►

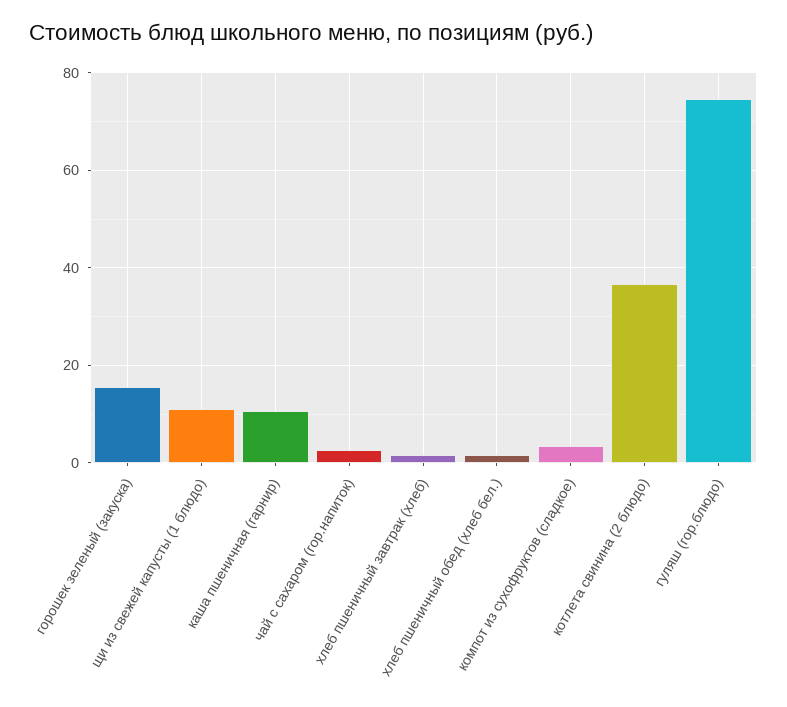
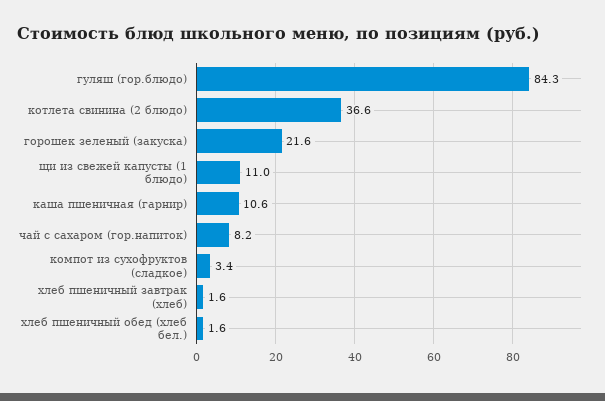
  {
-   "горошек зеленый (закуска)": 16,
+   "горошек зеленый (закуска)": 21.6,
    "щи из свежей капусты (1 блюдо)": 11,
    "каша пшеничная (гарнир)": 10.6,
-   "чай с сахаром (гор.напиток)": 2,
+   "чай с сахаром (гор.напиток)": 8.2,
    "хлеб пшеничный завтрак (хлеб)": 1.6,
    "хлеб пшеничный обед (хлеб бел.)": 1.6,
    "компот из сухофруктов (сладкое)": 3.4,
    "котлета свинина (2 блюдо)": 36.6,
-   "гуляш (гор.блюдо)": 74
+   "гуляш (гор.блюдо)": 84.3
  }

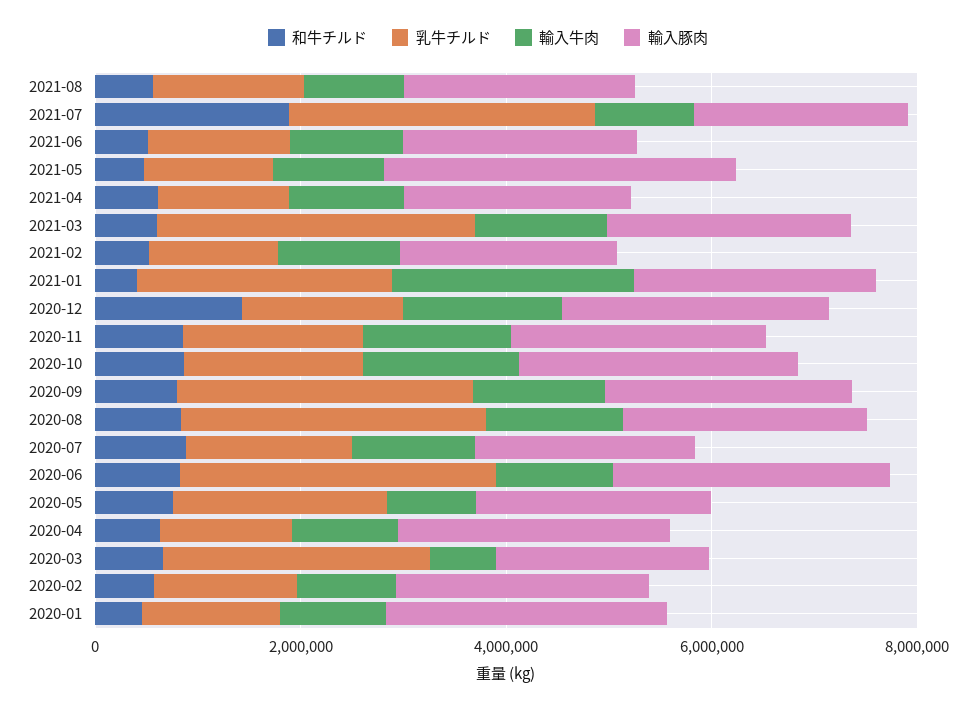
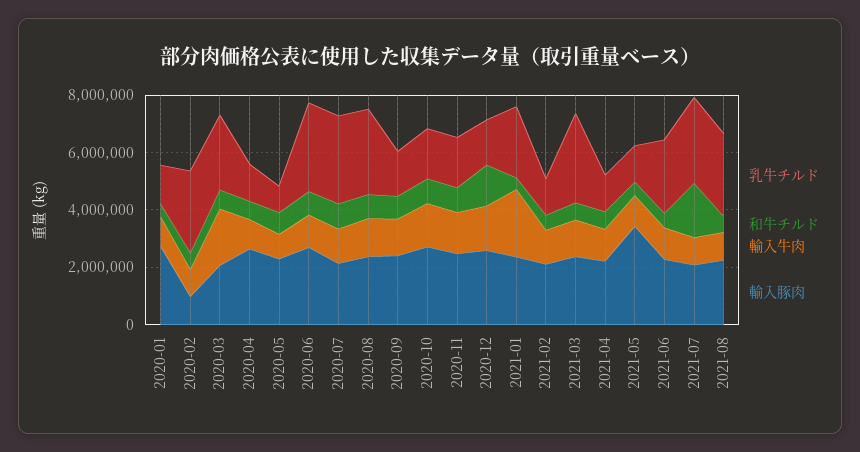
  {
    "和牛チルド": {
      "2021-08": 500000,
      "2021-07": 2000000,
      "2021-06": 500000,
      "2021-05": 500000,
      "2021-04": 500000,
      "2021-03": 500000,
      "2021-02": 500000,
      "2021-01": 500000,
      "2020-12": 1500000,
      "2020-11": 1000000,
      "2020-10": 1000000,
      "2020-09": 1000000,
      "2020-08": 1000000,
      "2020-07": 1000000,
      "2020-06": 1000000,
      "2020-05": 1000000,
      "2020-04": 500000,
      "2020-03": 500000,
      "2020-02": 500000,
      "2020-01": 500000
    },
    "乳牛チルド": {
-     "2021-08": 1500000,
+     "2021-08": 3000000,
      "2021-07": 3000000,
-     "2021-06": 1500000,
+     "2021-06": 2500000,
      "2021-05": 1500000,
      "2021-04": 1500000,
      "2021-03": 3000000,
      "2021-02": 1500000,
      "2021-01": 2500000,
      "2020-12": 1500000,
      "2020-11": 2000000,
      "2020-10": 1500000,
-     "2020-09": 3000000,
+     "2020-09": 1500000,
      "2020-08": 3000000,
-     "2020-07": 1500000,
+     "2020-07": 3000000,
      "2020-06": 3000000,
-     "2020-05": 2000000,
+     "2020-05": 1000000,
      "2020-04": 1500000,
      "2020-03": 2500000,
-     "2020-02": 1500000,
+     "2020-02": 3000000,
      "2020-01": 1500000
    },
    "輸入牛肉": {
      "2021-08": 1000000,
      "2021-07": 1000000,
      "2021-06": 1000000,
      "2021-05": 1000000,
      "2021-04": 1000000,
      "2021-03": 1500000,
      "2021-02": 1000000,
      "2021-01": 2500000,
      "2020-12": 1500000,
      "2020-11": 1500000,
      "2020-10": 1500000,
      "2020-09": 1500000,
      "2020-08": 1500000,
      "2020-07": 1000000,
      "2020-06": 1000000,
      "2020-05": 1000000,
      "2020-04": 1000000,
-     "2020-03": 500000,
+     "2020-03": 2000000,
      "2020-02": 1000000,
      "2020-01": 1000000
    },
    "輸入豚肉": {
      "2021-08": 2500000,
      "2021-07": 2000000,
      "2021-06": 2500000,
      "2021-05": 3500000,
      "2021-04": 2000000,
      "2021-03": 2500000,
      "2021-02": 2000000,
      "2021-01": 2500000,
      "2020-12": 2500000,
      "2020-11": 2500000,
      "2020-10": 2500000,
      "2020-09": 2500000,
      "2020-08": 2500000,
      "2020-07": 2000000,
      "2020-06": 2500000,
      "2020-05": 2500000,
      "2020-04": 2500000,
      "2020-03": 2000000,
-     "2020-02": 2500000,
+     "2020-02": 1000000,
      "2020-01": 2500000
    }
  }

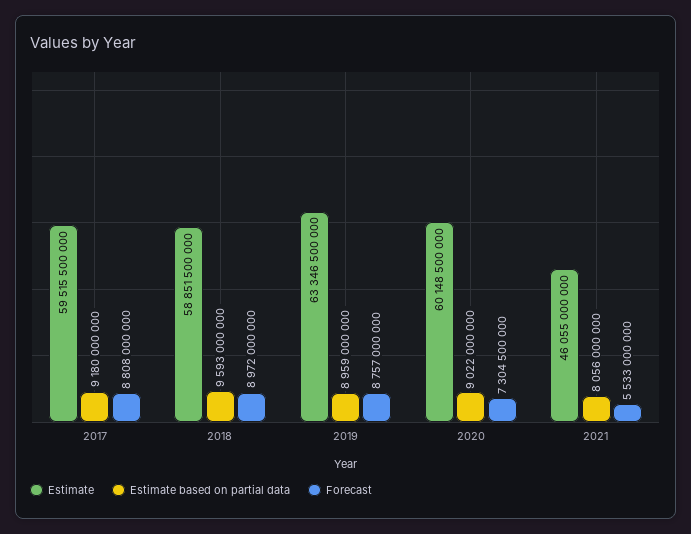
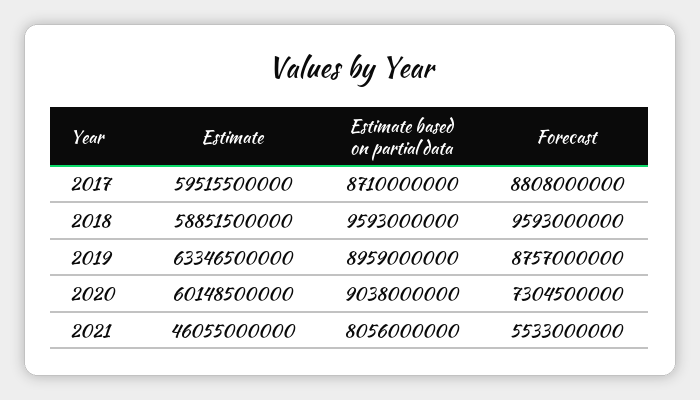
  {
    "Estimate": {
      "2017": 59515500000,
      "2018": 58851500000,
      "2019": 63346500000,
      "2020": 60148500000,
      "2021": 46055000000
    },
    "Estimate based on partial data": {
-     "2017": 9180000000,
+     "2017": 8710000000,
      "2018": 9593000000,
      "2019": 8959000000,
-     "2020": 9022000000,
+     "2020": 9038000000,
      "2021": 8056000000
    },
    "Forecast": {
      "2017": 8808000000,
-     "2018": 8972000000,
+     "2018": 9593000000,
      "2019": 8757000000,
      "2020": 7304500000,
      "2021": 5533000000
    }
  }

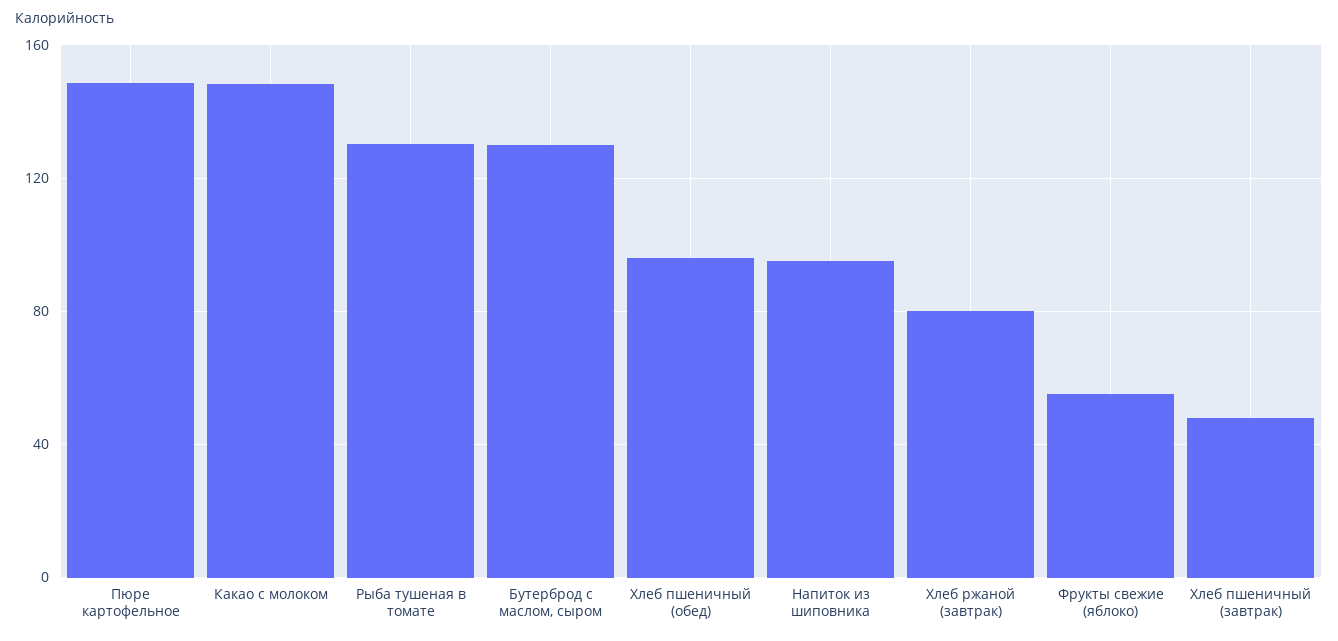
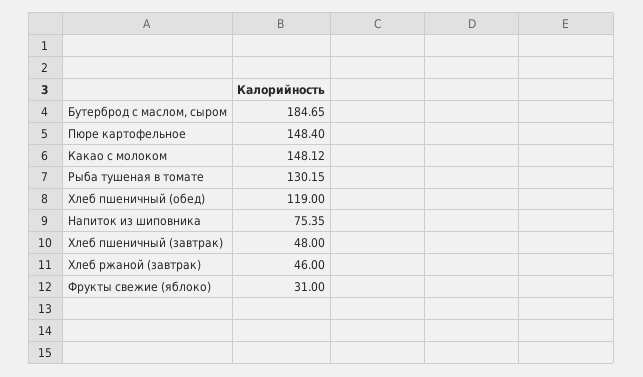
  {
    "Пюре картофельное": 148.4,
    "Какао с молоком": 148.12,
    "Рыба тушеная в томате": 130.15,
-   "Бутерброд с маслом, сыром": 130,
+   "Бутерброд с маслом, сыром": 184.65,
-   "Хлеб пшеничный (обед)": 95,
+   "Хлеб пшеничный (обед)": 119,
-   "Напиток из шиповника": 95,
+   "Напиток из шиповника": 75.35,
-   "Хлеб ржаной (завтрак)": 80,
+   "Хлеб ржаной (завтрак)": 46,
-   "Фрукты свежие (яблоко)": 55,
+   "Фрукты свежие (яблоко)": 31,
    "Хлеб пшеничный (завтрак)": 48
  }

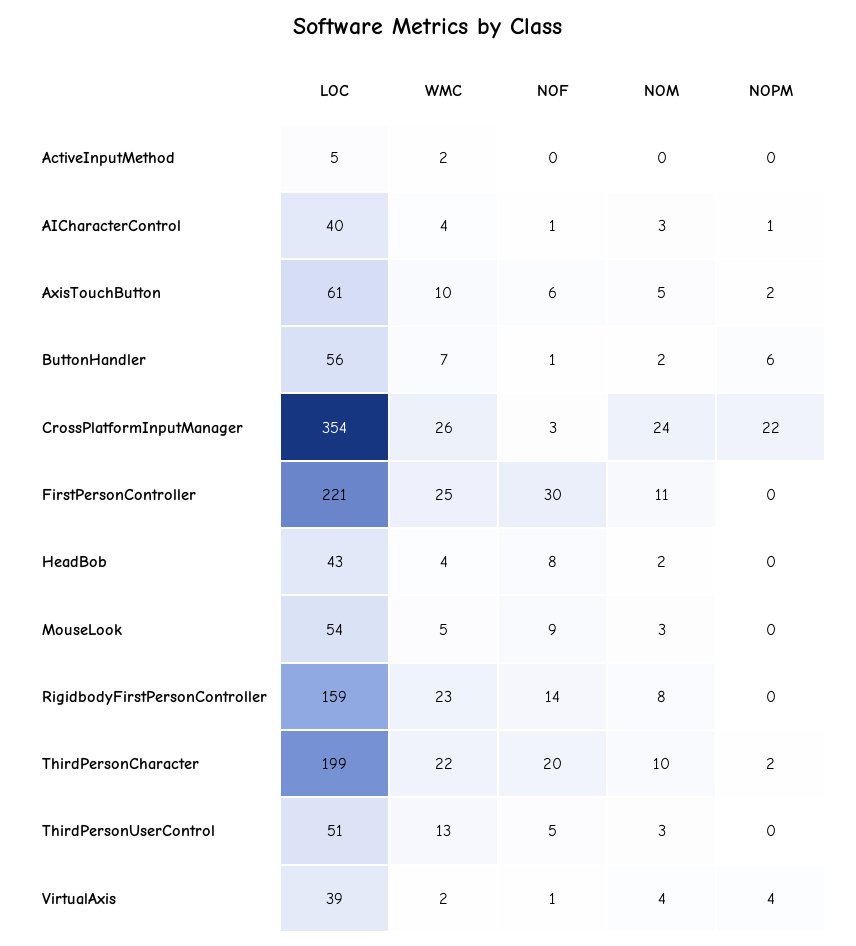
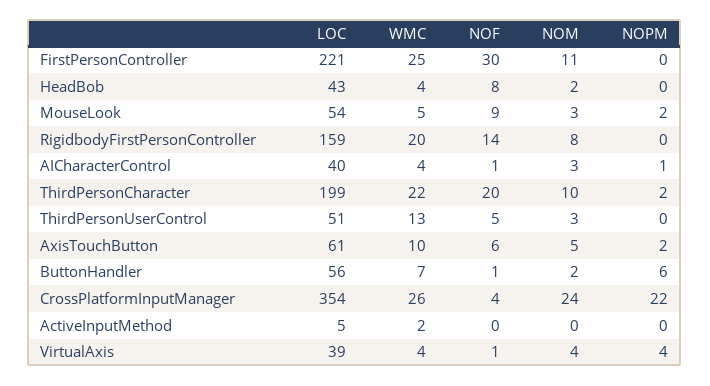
  {
    "LOC": {
      "ActiveInputMethod": 5,
      "AICharacterControl": 40,
      "AxisTouchButton": 61,
      "ButtonHandler": 56,
      "CrossPlatformInputManager": 354,
      "FirstPersonController": 221,
      "HeadBob": 43,
      "MouseLook": 54,
      "RigidbodyFirstPersonController": 159,
      "ThirdPersonCharacter": 199,
      "ThirdPersonUserControl": 51,
      "VirtualAxis": 39
    },
    "WMC": {
      "ActiveInputMethod": 2,
      "AICharacterControl": 4,
      "AxisTouchButton": 10,
      "ButtonHandler": 7,
      "CrossPlatformInputManager": 26,
      "FirstPersonController": 25,
      "HeadBob": 4,
      "MouseLook": 5,
-     "RigidbodyFirstPersonController": 23,
+     "RigidbodyFirstPersonController": 20,
      "ThirdPersonCharacter": 22,
      "ThirdPersonUserControl": 13,
-     "VirtualAxis": 2
+     "VirtualAxis": 4
    },
    "NOF": {
      "ActiveInputMethod": 0,
      "AICharacterControl": 1,
      "AxisTouchButton": 6,
      "ButtonHandler": 1,
-     "CrossPlatformInputManager": 3,
+     "CrossPlatformInputManager": 4,
      "FirstPersonController": 30,
      "HeadBob": 8,
      "MouseLook": 9,
      "RigidbodyFirstPersonController": 14,
      "ThirdPersonCharacter": 20,
      "ThirdPersonUserControl": 5,
      "VirtualAxis": 1
    },
    "NOM": {
      "ActiveInputMethod": 0,
      "AICharacterControl": 3,
      "AxisTouchButton": 5,
      "ButtonHandler": 2,
      "CrossPlatformInputManager": 24,
      "FirstPersonController": 11,
      "HeadBob": 2,
      "MouseLook": 3,
      "RigidbodyFirstPersonController": 8,
      "ThirdPersonCharacter": 10,
      "ThirdPersonUserControl": 3,
      "VirtualAxis": 4
    },
    "NOPM": {
      "ActiveInputMethod": 0,
      "AICharacterControl": 1,
      "AxisTouchButton": 2,
      "ButtonHandler": 6,
      "CrossPlatformInputManager": 22,
      "FirstPersonController": 0,
      "HeadBob": 0,
-     "MouseLook": 0,
+     "MouseLook": 2,
      "RigidbodyFirstPersonController": 0,
      "ThirdPersonCharacter": 2,
      "ThirdPersonUserControl": 0,
      "VirtualAxis": 4
    }
  }

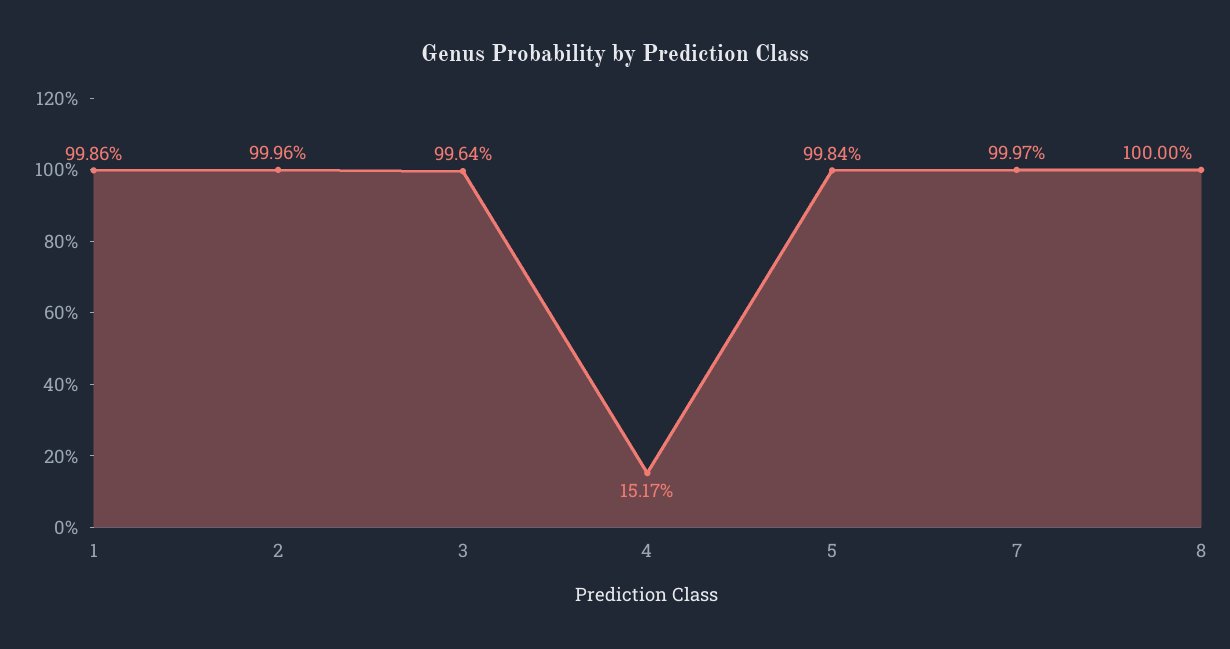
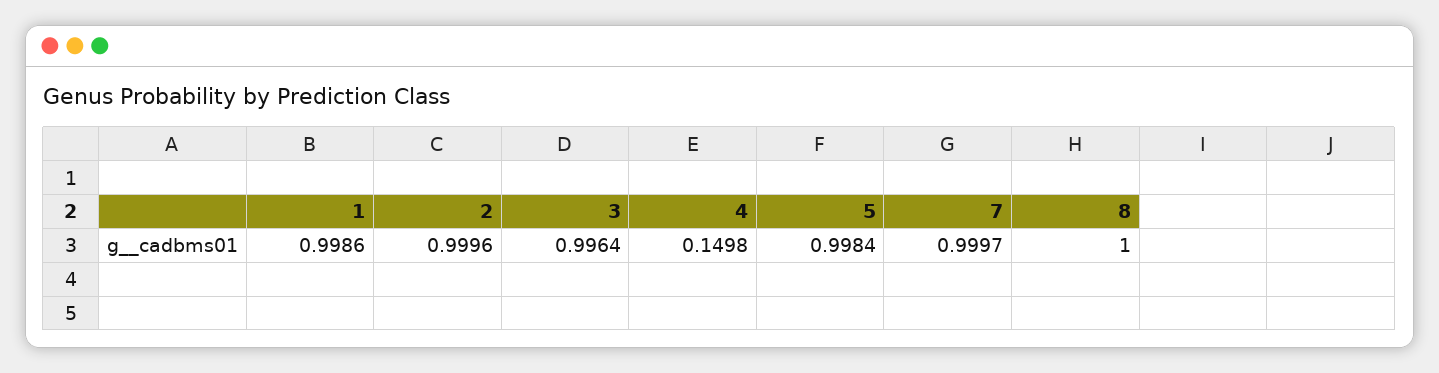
  {
    "1": 0.9986,
    "2": 0.9996,
    "3": 0.9964,
-   "4": 0.1517,
+   "4": 0.1498,
    "5": 0.9984,
    "7": 0.9997,
    "8": 1
  }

◄

ASSIGNMENT: Locate the word "CrossPlatformInputManager" in the data above. Copy every line carrying it.

RESPONSE BOX:
      "CrossPlatformInputManager": 354,
      "CrossPlatformInputManager": 26,
-     "CrossPlatformInputManager": 3,
+     "CrossPlatformInputManager": 4,
      "CrossPlatformInputManager": 24,
      "CrossPlatformInputManager": 22,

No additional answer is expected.